Remember strength is not the weight room or an exercise it is simply a physical ability to express or generate force by accelerating a mass as fast as they can specific to their sport. For most field athletes you can also assess strength in change of direction (COD). I posted my preferred method to test COD HERE. 5-0-5 is a much less technical test to use that the 5-10-5. We want to eliminate variables, technique and skill in this example is much less than the 5-10-5. Many don't know this, but the 5-10-5 is a very technical test. You learn the technique to improve your time and not so much get faster. Anytime we can reduce variables, the reliability of the test goes up so we can better assess strength or ability to accept and create force. Overall, for field athletes, we can all agree that relative strength is very important. If we can't transfer the weight room to the field what's it matter? Did you know pull ups have been shown to be highly correlated with sprint speed? Do you think it's about the pull up? Or about your body weight to power ratio and the ability to move your body weight? It is clear and undeniable to increase relative strength you need to increase absolute strength. How you increase absolute strength is your choice but that is the concept.
Strength Trained: Resistance Training and Plyometrics
We have defined strength, established how to assess strength and now how to train or increase strength. The obvious answer is the weight room. A lot of people argued that athletes that squat the most don't run the fastest and jump the highest. Thats because strength is not an exercise or measurement. We use exercises to increase strength or the ability to generate/accept forces. Each exercise in the weight room in itself is a completely separate skill. Lebron James is Lebron on the court but he's Charlie Brown in the weight room. We all are also operating with different body weights, levers and levels of proficiency. It would be a better comparison to compare an athletes sprint speed and jump height as it correlates to his or her performance increases in the weight room but not athlete to athlete. Too many variables. The reason we goto the weight room is to use the tools to increase strength or increase our ability to express/generate and accept/resist forces. I included plyometrics for one simple reason, it's our bridge from weight room to field of play. It marries the concept of increasing absolute strength as well as relative strength and rate of force development. Proper way to increase strength is to surf the curve. Move various loads at various speeds. Again how you do that is your business.

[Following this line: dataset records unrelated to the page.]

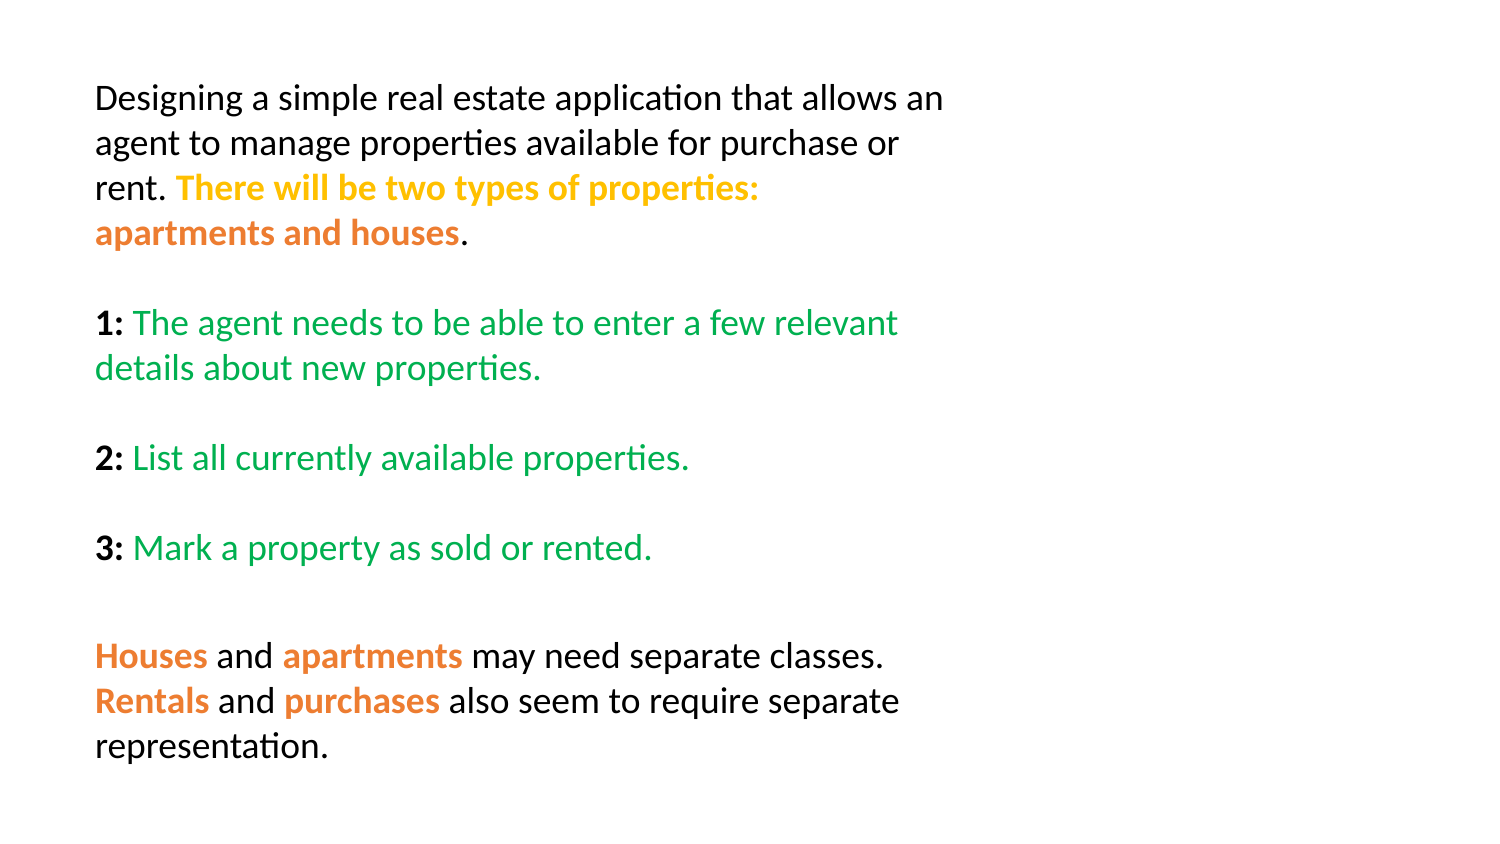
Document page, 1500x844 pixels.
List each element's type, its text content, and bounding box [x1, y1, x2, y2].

text_box Designing a simple real estate application that allows an agent to manage properties available for purchase or rent. There will be two types of properties: apartments and houses. 1: The agent needs to be able to enter a few relevant details about new properties. 2: List all currently available properties. 3: Mark a property as sold or rented. [80, 65, 975, 575]
text_box Houses and apartments may need separate classes. Rentals and purchases also seem to require separate representation. [80, 624, 984, 774]
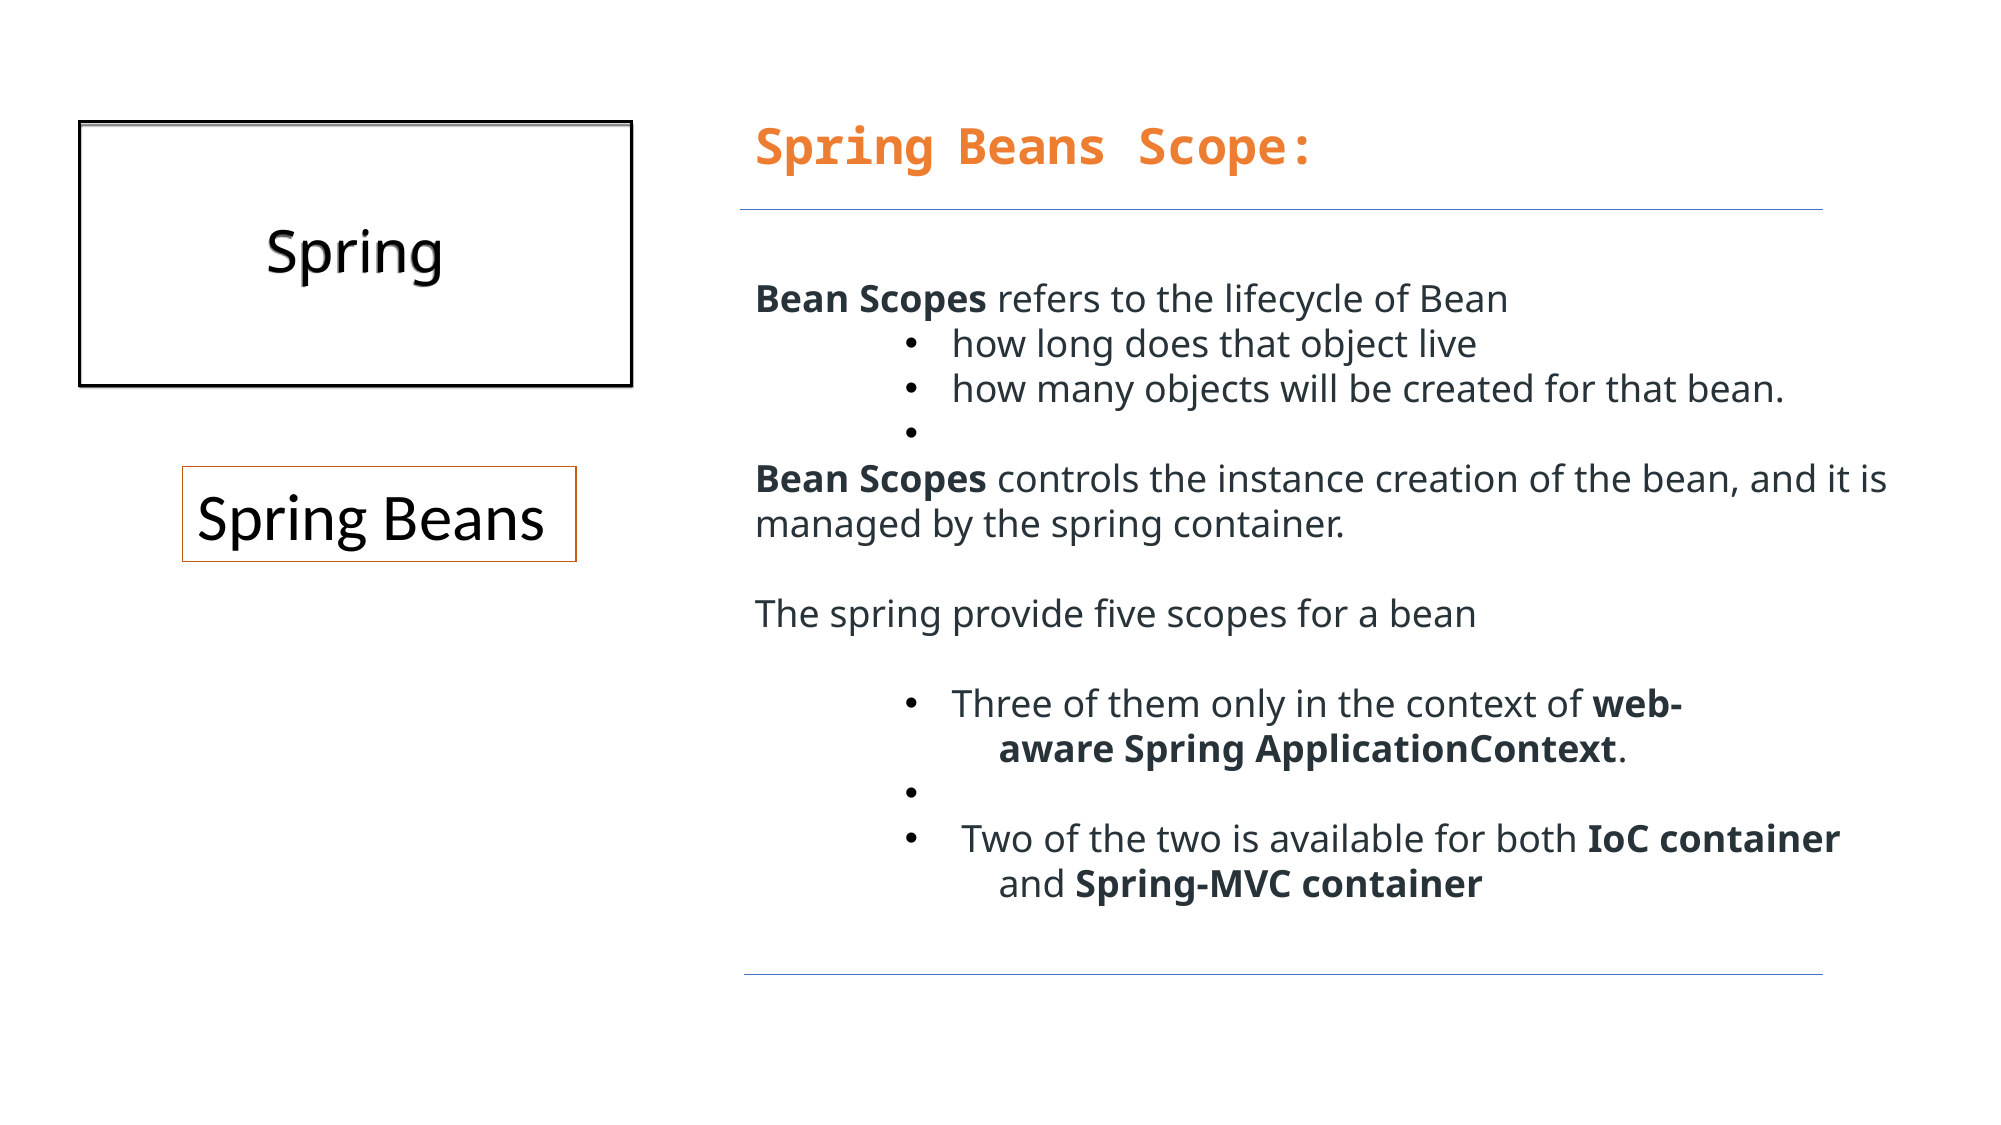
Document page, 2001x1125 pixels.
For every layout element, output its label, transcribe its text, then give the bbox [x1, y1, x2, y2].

text_box Spring Beans [183, 467, 576, 562]
text_box Spring Beans Scope: [739, 107, 1740, 184]
text_box Spring [79, 121, 632, 386]
text_box Bean Scopes refers to the lifecycle of Bean how long does that object live how many objects will be created for that bean. Bean Scopes controls the instance creation of the bean, and it is managed by the spring container. The spring provide five scopes for a bean Three of them only in the context of web-aware Spring ApplicationContext. Two of the two is available for both IoC container and Spring-MVC container [739, 267, 1932, 919]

If peak power is generated from 30-80% what happens if you increase someone's 100%?? You increase their power output. The equation is Power= Work/Time. If you raise the ceiling, you raise everything including the floor. Maximal or absolute strength is your ceiling. Increase it and appropriately develop rate of force development and you get a better athlete assuming sport skill at least remains the same.
If lifting weights makes you less athletic
You weren't athletic in the first place
Look what happened to the guys in the steroid era who added strength on top of the skill they already had. They were literally super soldiers and it was the most exciting times in baseball. Not advocating for steroids, but I am pointing out what happens with you add strength and size to skill.
Strength is the foundation, everything is built ON TOP of your ability to generate and or accept/resist force. Don't just take my word for it, look at this pyramid from Eric Cressey.

It's all important, but no one is putting speed at the bottom for their foundation. Speed needs strength to exist. Speed is great, no hate but let's not pretend anymore. Strength is king, strength kills end of debate.